Full reference with examples: docs/stdlib.md

Examples

Selected runnable examples demonstrate real-world Turbo code today. More runnable projects live in examples/README.md, and examples/roadmap/ contains planned examples that are intentionally not runnable yet.

Flagship Demo: Interactive Web Dashboard

If you want the fastest proof that Turbo can ship a browser-facing experience today, start here. web-dashboard serves a styled HTML app and five JSON benchmark endpoints from a single Turbo file.
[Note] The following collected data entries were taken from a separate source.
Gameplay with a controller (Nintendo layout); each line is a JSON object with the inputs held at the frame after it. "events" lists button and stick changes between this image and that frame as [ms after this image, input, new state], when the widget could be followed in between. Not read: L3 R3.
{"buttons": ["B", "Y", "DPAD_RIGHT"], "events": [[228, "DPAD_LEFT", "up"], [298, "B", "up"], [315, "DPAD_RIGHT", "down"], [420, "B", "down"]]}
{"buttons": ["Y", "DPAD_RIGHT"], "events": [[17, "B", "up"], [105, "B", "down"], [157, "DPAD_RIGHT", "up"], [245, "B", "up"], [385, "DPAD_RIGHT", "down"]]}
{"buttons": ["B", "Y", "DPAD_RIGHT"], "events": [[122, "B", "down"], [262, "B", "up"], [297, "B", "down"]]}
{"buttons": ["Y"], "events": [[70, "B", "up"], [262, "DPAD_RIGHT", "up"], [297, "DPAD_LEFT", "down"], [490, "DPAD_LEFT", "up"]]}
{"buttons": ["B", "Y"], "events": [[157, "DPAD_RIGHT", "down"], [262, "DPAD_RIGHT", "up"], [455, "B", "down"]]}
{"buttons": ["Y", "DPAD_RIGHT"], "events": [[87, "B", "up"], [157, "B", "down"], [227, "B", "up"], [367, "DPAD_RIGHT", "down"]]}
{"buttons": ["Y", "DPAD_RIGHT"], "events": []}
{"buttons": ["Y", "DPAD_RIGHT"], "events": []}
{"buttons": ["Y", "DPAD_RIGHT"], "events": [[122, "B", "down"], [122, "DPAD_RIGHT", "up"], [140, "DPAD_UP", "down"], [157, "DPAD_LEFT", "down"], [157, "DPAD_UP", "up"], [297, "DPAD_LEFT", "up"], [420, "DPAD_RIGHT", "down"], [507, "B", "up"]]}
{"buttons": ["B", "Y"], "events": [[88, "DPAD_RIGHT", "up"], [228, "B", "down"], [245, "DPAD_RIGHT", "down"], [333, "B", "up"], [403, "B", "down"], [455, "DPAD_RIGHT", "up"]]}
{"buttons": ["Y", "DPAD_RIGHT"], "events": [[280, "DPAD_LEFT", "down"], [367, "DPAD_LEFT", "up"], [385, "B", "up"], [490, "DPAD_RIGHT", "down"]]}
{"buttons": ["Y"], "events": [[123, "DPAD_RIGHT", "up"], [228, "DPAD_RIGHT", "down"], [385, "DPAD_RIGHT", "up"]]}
turbolang run examples/web-dashboard/main.tb
# then open http://localhost:3000

What to try in the browser:

  • Click Run All Benchmarks to exercise every endpoint
  • Open http://localhost:3000/api/info in another tab to inspect a raw JSON route
  • Keep the terminal open — the dashboard stays live until you press Ctrl+C

See examples/web-dashboard/main.tb and examples/web-dashboard/README.md

Text Statistics Analyzer

Word frequency analysis with pipes, HashMaps, and string interpolation.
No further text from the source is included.